Ecosystem and prerequisites
- Spark and how to install (Linux or windows 10 with WSL or virtualmachine image)
- Python API for Spark
- Python documents
Introduction wgy python with Spark
Notwithstanding its fame as only a scripting language, Python exposes several programming paradigms like array-oriented programming, object-oriented programming, asynchronous programming, and many others. One paradigm that is of particular interest for Big Data processing is functional programming.
Functional programming is a common paradigm when you are dealing with Big Data. Writing in a functional manner makes easier parallel code. This means it’s easier to take your code and have it run on several CPUs or even entirely different machines. You can work around the physical memory and CPU restrictions of a single host by running on multiple systems at once.
This is the power of the PySpark ecosystem, allowing you to take functional code and automatically distribute it across an entire cluster of computers.
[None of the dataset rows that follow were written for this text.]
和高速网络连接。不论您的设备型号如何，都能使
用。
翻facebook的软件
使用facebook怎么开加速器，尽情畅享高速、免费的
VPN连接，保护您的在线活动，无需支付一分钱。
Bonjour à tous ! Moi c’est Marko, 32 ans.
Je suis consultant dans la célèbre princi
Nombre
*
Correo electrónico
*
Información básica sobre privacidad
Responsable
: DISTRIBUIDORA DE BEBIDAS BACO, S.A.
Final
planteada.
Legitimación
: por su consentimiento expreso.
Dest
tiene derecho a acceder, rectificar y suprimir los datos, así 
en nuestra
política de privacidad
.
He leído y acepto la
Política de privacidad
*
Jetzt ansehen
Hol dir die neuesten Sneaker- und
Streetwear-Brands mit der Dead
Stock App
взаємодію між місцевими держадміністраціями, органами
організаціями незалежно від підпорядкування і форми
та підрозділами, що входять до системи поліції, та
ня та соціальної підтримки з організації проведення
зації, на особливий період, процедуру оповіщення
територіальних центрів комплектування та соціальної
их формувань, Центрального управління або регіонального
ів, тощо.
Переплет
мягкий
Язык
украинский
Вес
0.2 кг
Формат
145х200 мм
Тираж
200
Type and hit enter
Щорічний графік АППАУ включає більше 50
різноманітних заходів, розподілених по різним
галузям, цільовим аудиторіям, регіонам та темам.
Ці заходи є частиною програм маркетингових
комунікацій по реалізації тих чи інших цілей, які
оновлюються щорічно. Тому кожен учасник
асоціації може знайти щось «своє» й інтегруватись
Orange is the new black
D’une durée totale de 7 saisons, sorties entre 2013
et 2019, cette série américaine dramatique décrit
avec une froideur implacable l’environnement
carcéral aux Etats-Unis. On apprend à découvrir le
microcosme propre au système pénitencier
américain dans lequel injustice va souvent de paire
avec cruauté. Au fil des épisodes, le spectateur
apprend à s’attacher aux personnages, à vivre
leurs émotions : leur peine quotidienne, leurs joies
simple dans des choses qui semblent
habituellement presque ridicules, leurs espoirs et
Many of the core ideas of functional programming are available in Python’s standard library and built-ins. You can learn many of the concepts needed for Big Data processing without ever leaving the comfort of Python!
The core idea of functional programming is that data should be manipulated by functions without maintaining any external state. This means that your use ummutable data and always returns new data instead of manipulating the data in-place.
Another common idea in functional programming is anonymous functions (lambda). Python exposes anonymous functions using the lambda keyword.